Screws are inserted into the second segment in neutral mode and the device removed.
4. Bridge plates
Bridge plating techniques are applied in cases of complex long bone fractures with multiple fragments, when intramedullary nailing or conventional plate fixation is not appropriate.
The main purpose of the plate is to offer relative stability by securing the two primary fragments, ensuring proper length, alignment, and rotation. Importantly, the fracture site is intentionally left undisturbed, which encourages healing through callus formation.
Conventional vs locking head screws
Either conventional or locking head screws may be used.
The advantages of locking head screws compared to conventional screws are:
- They provide more stability in osteoporotic bone by reducing the risk of screw pullout and over-tightening of the screws
- Well reduced fractures stay reduced
- Unicortical screws may be used
- The plate does not need to be perfectly contoured to the bone
- As the plate is not pressed against the bone, the periosteum is not compromised
Extent of surgical approach
To minimize disruption to the fracture site, bridge plates are frequently inserted using a minimally invasive method. This involves either inserting screws through a limited approach, where the plate is only exposed enough for screw insertion, or through small stab incisions.
The most minimal surgical disturbance to the fracture site is achieved when employing a percutaneous technique for plate insertion. This approach involves using small incisions at the skin’s surface to access the bone, ensuring reduced tissue trauma. By adopting this approach, surgeons can maintain the integrity of the fracture site while minimizing impact on surrounding tissues and bone. As a result, patients can benefit from improved healing and a quicker recovery process.
Reduce and secure the main proximal and distal fragments in correct length, alignment, and rotation.
This is typically achieved using indirect reduction techniques such as:
- Temporary external fixation
- Reduction devices
This will minimise additional harm to the blood supply by allowing manipulation of the primary pieces into the proper location without opening the fracture site.

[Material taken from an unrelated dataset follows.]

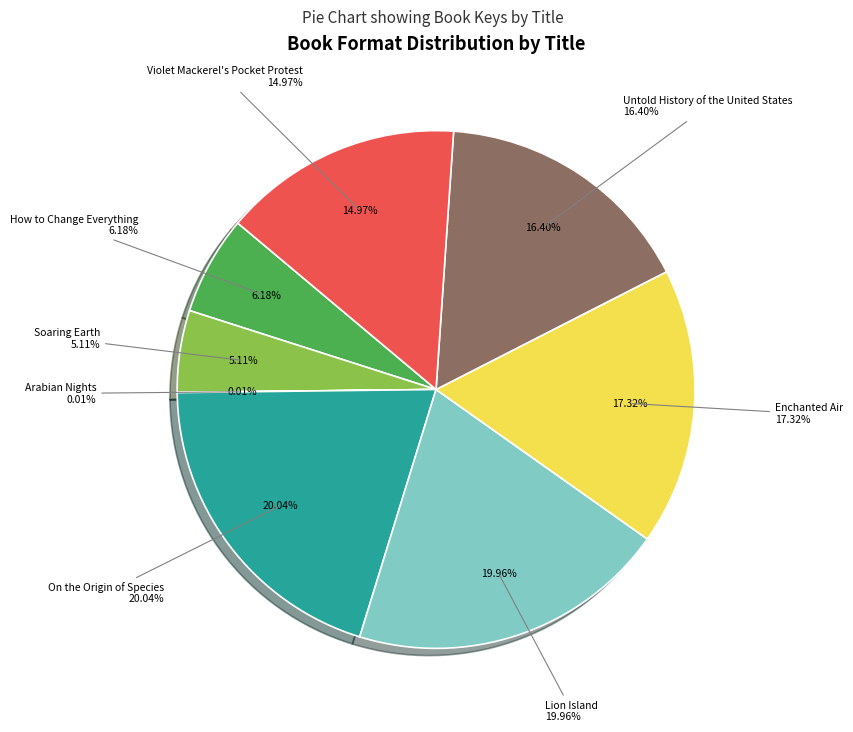

Does On the Origin of Species account for over 50% of the chart?

No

The use of an external fixator, or distractor, can offer alignment and temporary stability for bridge plating, especially with multifragmentary fractures, without disrupting the soft tissues near the fracture zone.

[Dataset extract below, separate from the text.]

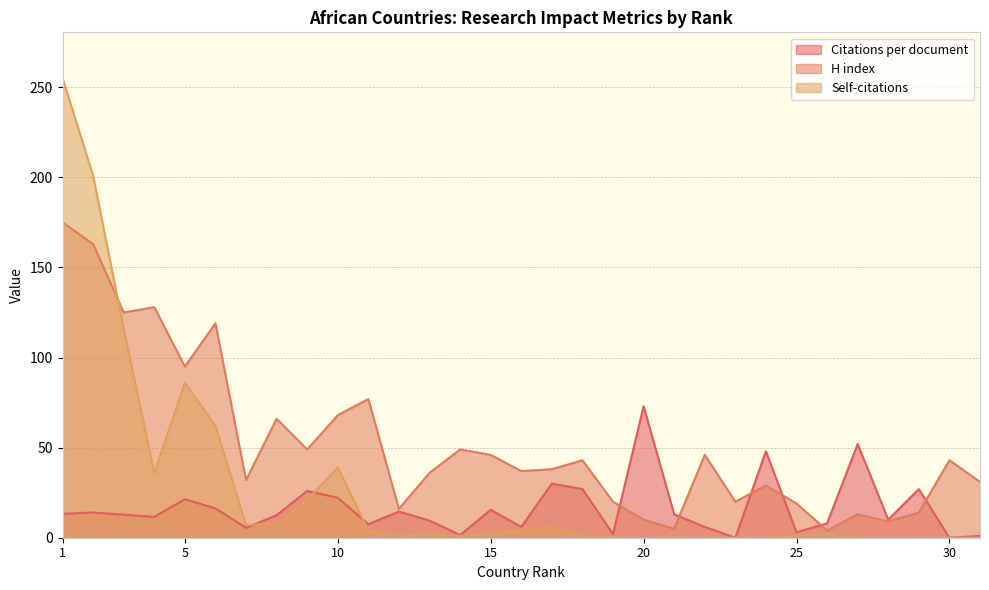

What position from the left is Benin?

19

To avoid obstructing the subsequent plating process, proximal and distal pins should be placed carefully.
Long plates having a long working length allow bending forces to be distributed across a long section of the plate, which results in a low stress per unit area. By doing so, the danger of plate failure is decreased and excessive stress over the fracture site is avoided.
lengthy plates make it possible to have a lengthy lever arm, which lowers the possibility of screw withdrawal.

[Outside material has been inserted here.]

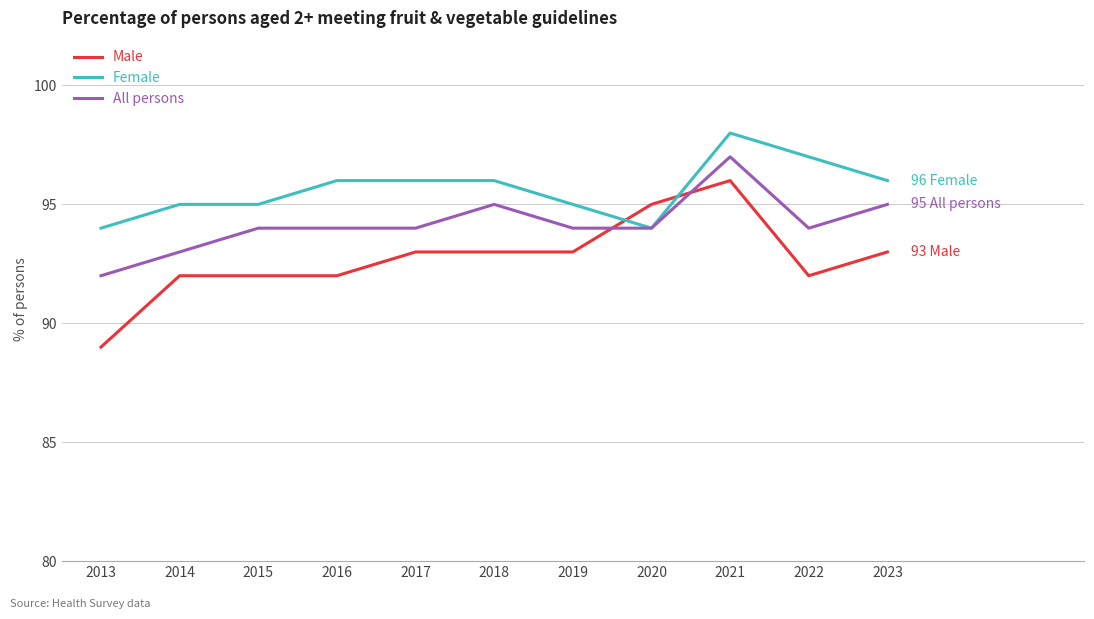

What is the sum of the Male values at 2013 and 2023?

182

Using standard screws that are inserted in neutral mode or locking head screws, secure the plate to the bone.
5. Buttress (antiglide) plates
When metaphyseal shear or split fractures occur in the metaphyseal areas, buttress plates are frequently utilised to enhance lag screw fixation.
The buttress plate can be installed with the lag screws inside or outside of it.
In accordance with accepted practise, reduce the fracture and repair it with one or more lag screws.
Using a washer on osteoporotic bone
Pre-bend the plate slightly so that it follows the contour of the bone; this creates a little space between the plate’s centre and the bone.
By placing a typical bicortical screw in the hole closest to the fracture in buttress mode, you may apply the plate and press it firmly against the bone.
Additional bicortical screws that are put in neutral mode are used to fasten the buttress plate.